Source:
Good report LOAH. In all the times I have fished Strawberry I have yet to catch a rainbow. Always slot limit cutts :evil: but fun nontheless. I dont suppose you drove over to where mud creek is? Any ice in any bays you saw? You will become one of us (ice hole), its only a matter of time! Muahaha!


----------



## waltny (Sep 8, 2007)

Great report, Ive got to get out and do some fishing its been a while...

Anyhow as a avid photographer I have to comment on your last pic. Im sure you didnt agonize forever trying to compose and go through all the steps and have the rules in mind(maybe you did, who am I to say...) when you shot it but Id like to say its very good. The leading edge of the ice on the bank, shallow depth of field, the fact you caught that skeeter on the water and the 'berry smooth as freshly zambonied ice.... Job well done


----------



## JAT83 (Sep 9, 2007)

Nice work, Thanks for the report!


----------



## LOAH (Sep 29, 2007)

waltny said:


> Anyhow as a avid photographer I have to comment on your last pic. Im sure you didnt agonize forever trying to compose and go through all the steps and have the rules in mind(maybe you did, who am I to say...) when you shot it but Id like to say its very good. The leading edge of the ice on the bank, shallow depth of field, the fact you caught that skeeter on the water and the 'berry smooth as freshly zambonied ice.... Job well done


I knew you'd like that one. :wink:

While I was there, I took a lot of ice photos and kept coming back to that rock where the last pic was taken. I really liked the way the ice had formed and how it looked, as a whole. I took a few shots from many different angles and then I decided that a macro next to the water was needed.

I kind of crossed my fingers hoping the shots would turn out alright. I have a hard time really seeing the pics on the LCD screen (that's all scuffed up  ), so I didn't even look at them until I got home.

I probably took about 15 ice shots and only used 4. The other shots merely looked like pictures of ice...Not photography. I was really pleased to see that last one on my monitor. I wondered while taking that pic if the surface bugs would mess with the shot, but figured why not and snapped it.

So I guess I didn't really agonize over all the "rules" (that I don't know), but I did try several angles and that was the only one worth looking at.

Thanks for the compliment.


----------



## Riverrat77 (Sep 7, 2007)

hmmmm that is a lot of open water..... and I too wonder how the little bays looked with ice, but for a hunting interest. Its too cold for me to be busting out the fishing line to just sit there waiting for a fish..... I'd have to be river fishing with pockets stuffed with handwarmers. :lol: That being said... I guess sitting waiting on ducks isn't any smarter. I've had trouble with that Vanish crap too LOAH. I won't ever use it again, although I've heard some of the bass and walleye guys like it for finesse applications. Personally, its Stren Magnathin for me. 8)


----------



## LOAH (Sep 29, 2007)

The shallow bays were mostly iced in the early morning, but the breeze and sunlight moved those slabs or melted them by the afternoon.

Like I said, I heard shots all morning and saw duck boats. Someone's shaking tail feathers out there.


----------



## orvis1 (Sep 7, 2007)

LOAH, you are the definition of DIE HARD fisherman. I was going to go fishing on Saturday woke up saw the snow and back to bed it was for me. Football by a warm fire was the call of the day for me. The ice monster has taken over now and the ICE people are comming out to play.


----------

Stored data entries

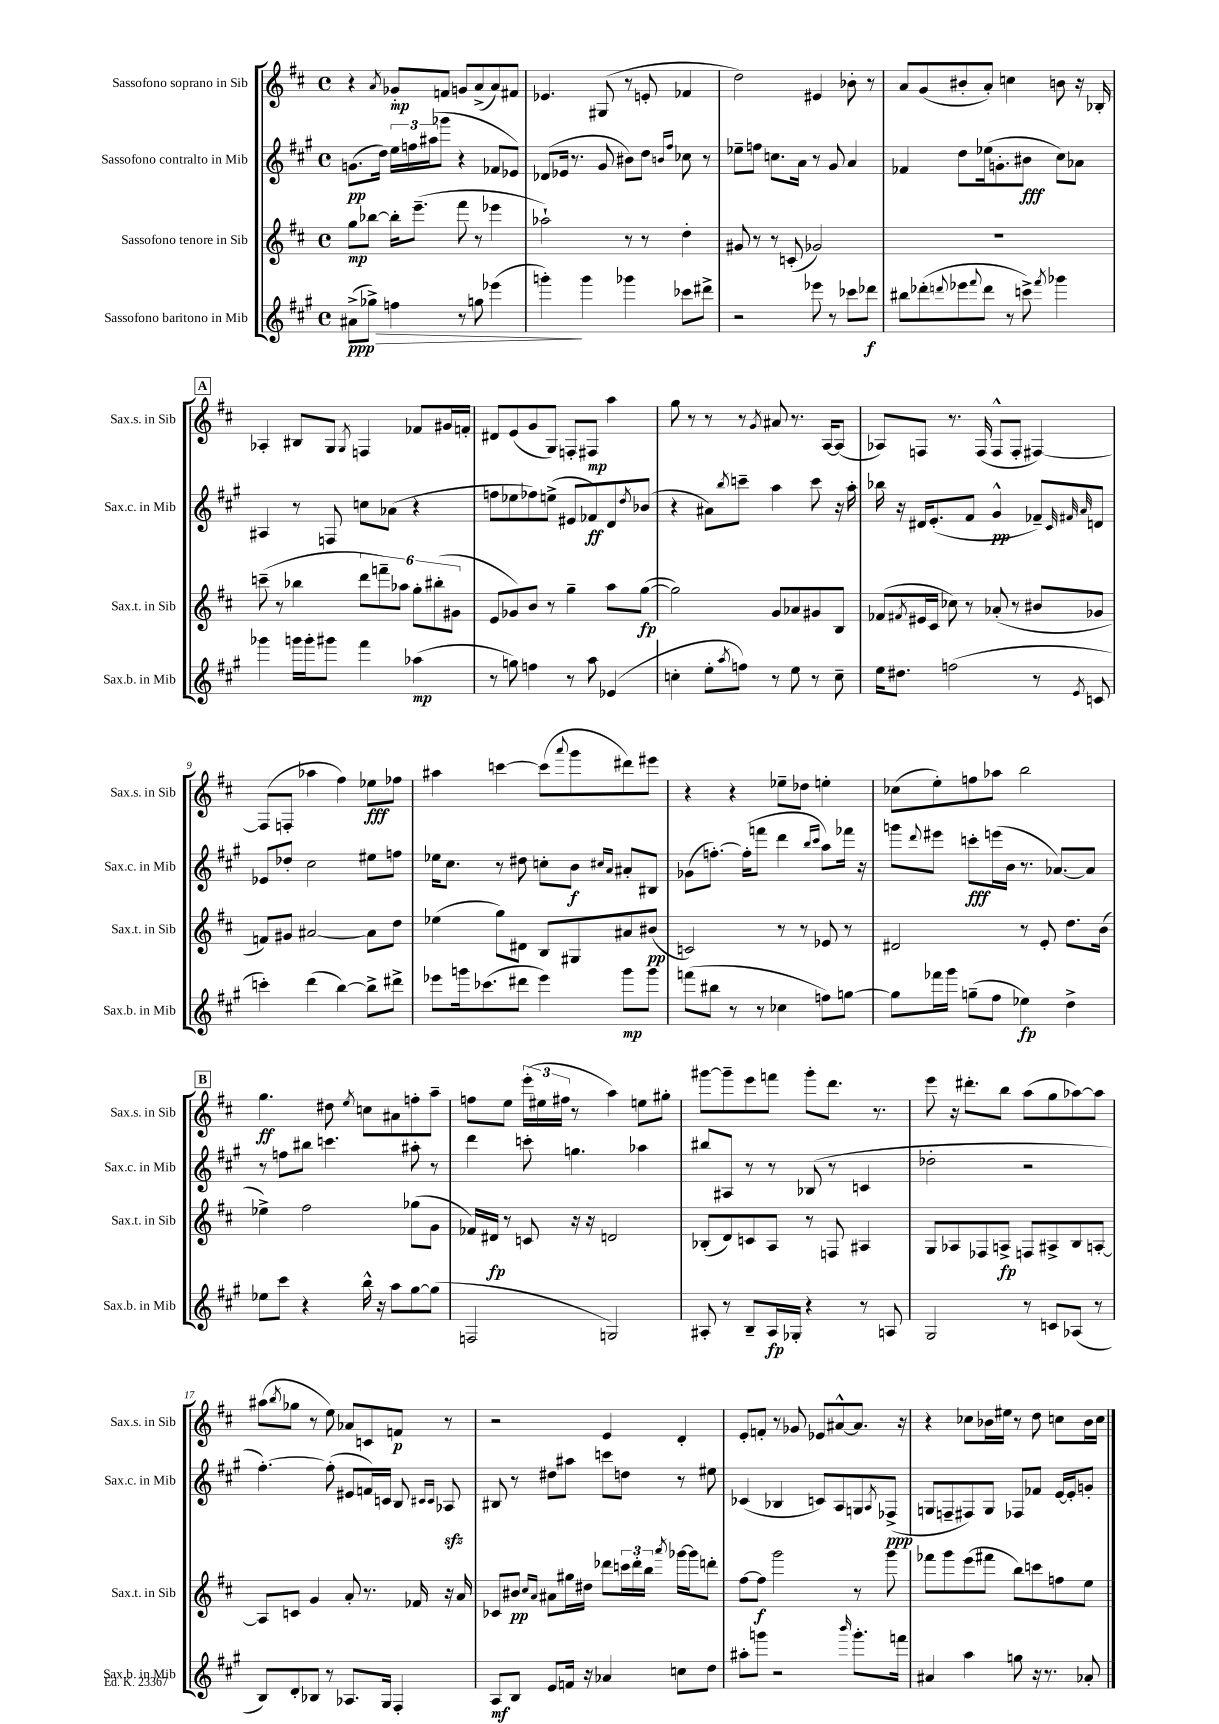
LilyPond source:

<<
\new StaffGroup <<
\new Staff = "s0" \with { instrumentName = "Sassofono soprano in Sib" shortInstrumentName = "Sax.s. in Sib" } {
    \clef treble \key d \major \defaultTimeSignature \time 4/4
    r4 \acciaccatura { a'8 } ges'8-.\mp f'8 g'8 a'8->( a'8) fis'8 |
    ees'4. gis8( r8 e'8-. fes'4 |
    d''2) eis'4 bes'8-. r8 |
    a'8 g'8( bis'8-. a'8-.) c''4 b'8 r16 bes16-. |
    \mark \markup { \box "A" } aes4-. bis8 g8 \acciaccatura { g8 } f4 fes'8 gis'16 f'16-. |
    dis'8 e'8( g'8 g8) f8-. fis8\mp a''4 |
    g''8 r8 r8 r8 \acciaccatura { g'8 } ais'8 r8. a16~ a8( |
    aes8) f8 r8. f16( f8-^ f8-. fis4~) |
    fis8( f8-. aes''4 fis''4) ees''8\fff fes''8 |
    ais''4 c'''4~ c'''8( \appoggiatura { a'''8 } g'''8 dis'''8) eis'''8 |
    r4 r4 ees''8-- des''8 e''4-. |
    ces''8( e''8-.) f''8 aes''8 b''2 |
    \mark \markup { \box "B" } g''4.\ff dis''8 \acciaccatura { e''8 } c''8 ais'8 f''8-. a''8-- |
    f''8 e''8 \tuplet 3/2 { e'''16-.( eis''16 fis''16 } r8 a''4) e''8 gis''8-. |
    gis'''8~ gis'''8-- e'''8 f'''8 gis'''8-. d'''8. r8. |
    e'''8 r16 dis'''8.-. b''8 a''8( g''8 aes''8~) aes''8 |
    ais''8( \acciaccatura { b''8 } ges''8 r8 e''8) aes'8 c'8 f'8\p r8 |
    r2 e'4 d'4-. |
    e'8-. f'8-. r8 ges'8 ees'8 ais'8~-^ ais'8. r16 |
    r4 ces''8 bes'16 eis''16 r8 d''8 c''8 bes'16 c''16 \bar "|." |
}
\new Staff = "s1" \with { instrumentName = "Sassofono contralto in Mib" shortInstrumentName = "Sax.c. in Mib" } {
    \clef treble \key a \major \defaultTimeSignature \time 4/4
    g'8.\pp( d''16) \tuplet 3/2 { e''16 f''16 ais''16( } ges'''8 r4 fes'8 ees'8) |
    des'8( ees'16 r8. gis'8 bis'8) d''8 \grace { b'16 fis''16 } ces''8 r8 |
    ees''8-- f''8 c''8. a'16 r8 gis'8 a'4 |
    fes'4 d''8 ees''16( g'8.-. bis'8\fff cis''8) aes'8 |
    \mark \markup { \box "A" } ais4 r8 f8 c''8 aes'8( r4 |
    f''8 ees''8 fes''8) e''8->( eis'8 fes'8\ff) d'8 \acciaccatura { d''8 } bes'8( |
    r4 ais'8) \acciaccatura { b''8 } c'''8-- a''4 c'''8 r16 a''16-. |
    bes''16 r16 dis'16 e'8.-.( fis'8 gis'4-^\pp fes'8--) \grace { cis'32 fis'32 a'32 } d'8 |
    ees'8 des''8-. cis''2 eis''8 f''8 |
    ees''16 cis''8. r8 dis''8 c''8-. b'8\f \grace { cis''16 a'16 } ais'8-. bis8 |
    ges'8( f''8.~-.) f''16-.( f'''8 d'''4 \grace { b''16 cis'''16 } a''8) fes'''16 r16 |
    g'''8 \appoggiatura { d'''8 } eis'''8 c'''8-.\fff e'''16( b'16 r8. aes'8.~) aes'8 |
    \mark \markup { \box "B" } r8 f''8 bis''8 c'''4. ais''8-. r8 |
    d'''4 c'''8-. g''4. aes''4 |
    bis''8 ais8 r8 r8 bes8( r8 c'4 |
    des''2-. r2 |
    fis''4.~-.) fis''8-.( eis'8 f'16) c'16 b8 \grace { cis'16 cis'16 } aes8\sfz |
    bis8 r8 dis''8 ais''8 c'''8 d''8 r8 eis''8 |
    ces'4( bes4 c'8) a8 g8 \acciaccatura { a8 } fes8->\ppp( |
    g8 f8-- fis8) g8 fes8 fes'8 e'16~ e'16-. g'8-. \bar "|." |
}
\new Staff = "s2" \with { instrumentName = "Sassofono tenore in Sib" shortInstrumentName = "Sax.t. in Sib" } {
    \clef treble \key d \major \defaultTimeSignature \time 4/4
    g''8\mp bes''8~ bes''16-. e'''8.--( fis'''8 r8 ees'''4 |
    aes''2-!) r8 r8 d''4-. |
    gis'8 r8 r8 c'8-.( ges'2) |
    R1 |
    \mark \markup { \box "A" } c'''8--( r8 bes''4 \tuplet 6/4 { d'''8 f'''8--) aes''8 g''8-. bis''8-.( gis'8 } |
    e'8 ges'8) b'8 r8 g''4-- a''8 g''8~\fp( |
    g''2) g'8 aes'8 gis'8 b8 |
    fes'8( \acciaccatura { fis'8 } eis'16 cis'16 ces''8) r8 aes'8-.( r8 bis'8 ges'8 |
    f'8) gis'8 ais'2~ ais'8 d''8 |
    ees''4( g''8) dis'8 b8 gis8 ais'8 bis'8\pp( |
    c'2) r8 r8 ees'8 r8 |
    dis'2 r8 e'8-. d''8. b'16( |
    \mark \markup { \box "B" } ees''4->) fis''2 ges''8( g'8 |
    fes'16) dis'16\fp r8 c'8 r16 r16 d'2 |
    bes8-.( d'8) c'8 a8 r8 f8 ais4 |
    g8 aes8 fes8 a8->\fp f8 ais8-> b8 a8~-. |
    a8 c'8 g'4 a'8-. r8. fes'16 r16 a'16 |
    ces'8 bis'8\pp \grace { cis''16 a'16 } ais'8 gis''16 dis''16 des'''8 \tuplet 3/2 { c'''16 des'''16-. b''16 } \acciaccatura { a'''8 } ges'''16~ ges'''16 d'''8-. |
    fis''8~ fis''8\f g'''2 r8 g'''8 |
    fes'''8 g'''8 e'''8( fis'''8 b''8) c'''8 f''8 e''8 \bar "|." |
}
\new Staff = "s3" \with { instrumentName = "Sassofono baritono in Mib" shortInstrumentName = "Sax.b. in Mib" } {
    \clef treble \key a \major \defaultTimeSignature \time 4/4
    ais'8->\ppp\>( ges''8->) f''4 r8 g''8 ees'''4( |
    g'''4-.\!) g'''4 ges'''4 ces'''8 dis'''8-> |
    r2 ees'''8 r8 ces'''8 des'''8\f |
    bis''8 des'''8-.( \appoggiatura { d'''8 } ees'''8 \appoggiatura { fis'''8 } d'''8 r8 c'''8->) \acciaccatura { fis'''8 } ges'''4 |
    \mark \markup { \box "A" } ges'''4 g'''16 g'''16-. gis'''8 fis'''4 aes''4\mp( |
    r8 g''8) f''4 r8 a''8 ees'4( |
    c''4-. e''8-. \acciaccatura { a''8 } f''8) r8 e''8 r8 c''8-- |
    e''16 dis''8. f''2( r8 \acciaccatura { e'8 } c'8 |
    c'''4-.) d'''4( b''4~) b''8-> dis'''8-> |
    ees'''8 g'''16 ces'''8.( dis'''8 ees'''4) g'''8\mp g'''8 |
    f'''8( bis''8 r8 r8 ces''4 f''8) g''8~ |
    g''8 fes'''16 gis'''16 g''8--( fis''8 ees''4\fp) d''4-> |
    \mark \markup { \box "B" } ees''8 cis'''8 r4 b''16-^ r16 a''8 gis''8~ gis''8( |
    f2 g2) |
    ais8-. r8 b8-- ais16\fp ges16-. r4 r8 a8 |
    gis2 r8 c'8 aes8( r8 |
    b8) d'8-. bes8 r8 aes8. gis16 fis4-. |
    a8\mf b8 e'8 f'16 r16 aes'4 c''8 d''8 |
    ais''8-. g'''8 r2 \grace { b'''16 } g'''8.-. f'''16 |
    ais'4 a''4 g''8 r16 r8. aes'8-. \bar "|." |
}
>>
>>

Problem 1:
In the fishing thread, which fishing line does Riverrat77 say they personally use?
Problem 2:
Reproduce the fishing thread word for word, from "## orvis1 (Sep" down to "out to play.".

Reply 1:
Stren Magnathin

Reply 2:
## orvis1 (Sep 7, 2007)

LOAH, you are the definition of DIE HARD fisherman. I was going to go fishing on Saturday woke up saw the snow and back to bed it was for me. Football by a warm fire was the call of the day for me. The ice monster has taken over now and the ICE people are comming out to play.